[Plain-text engineering files]
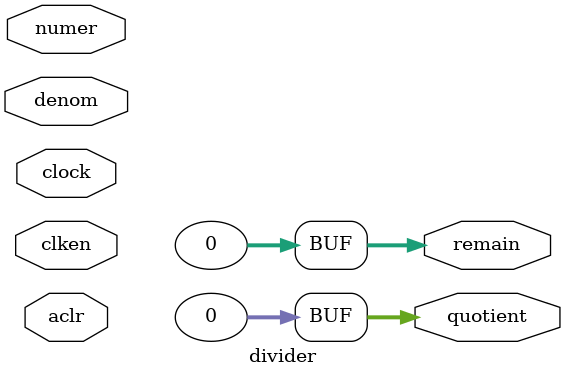
<source format=v>
`timescale 1ns / 1ps
module divider(
    input aclr,
    input clken,
    input clock,
    input [31:0] denom,
    input [31:0] numer,
    output [31:0] quotient,
    output [31:0] remain
    );

/*
div_gen_v3_0 x_div(
  .rfd(), .sclr(aclr), .ce(clken), .clk(clock), .dividend(numer), .quotient(quotient), .divisor(denom), .fractional(remain)
);
*/
assign quotient=32'h0;
assign remain=32'h0;
endmodule

</source>
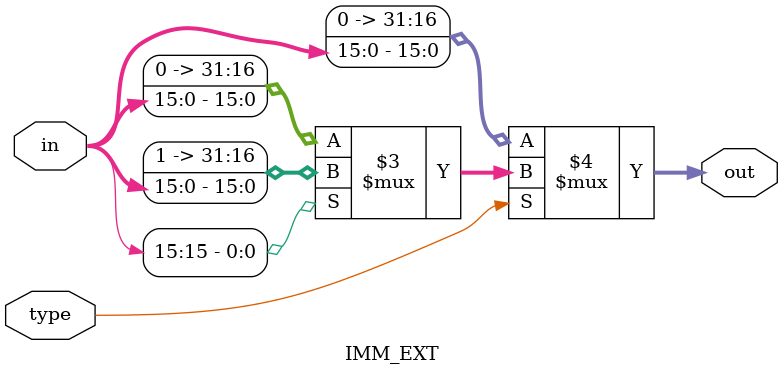
<source format=v>
`timescale 1ns / 1ps
`include "const.v"

module IMM_EXT(
    input [15:0] in,
    input type,
    output [31:0] out
);

    assign out = (type==0) ? {16'h0000,in} :
                (in[15]==0)? {16'h0000,in} : {16'hffff,in};

endmodule

</source>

Goal of the exercise: Your answer must be a single number: how many lines of the entries above contain the string "numer".

Output of the exercise: 2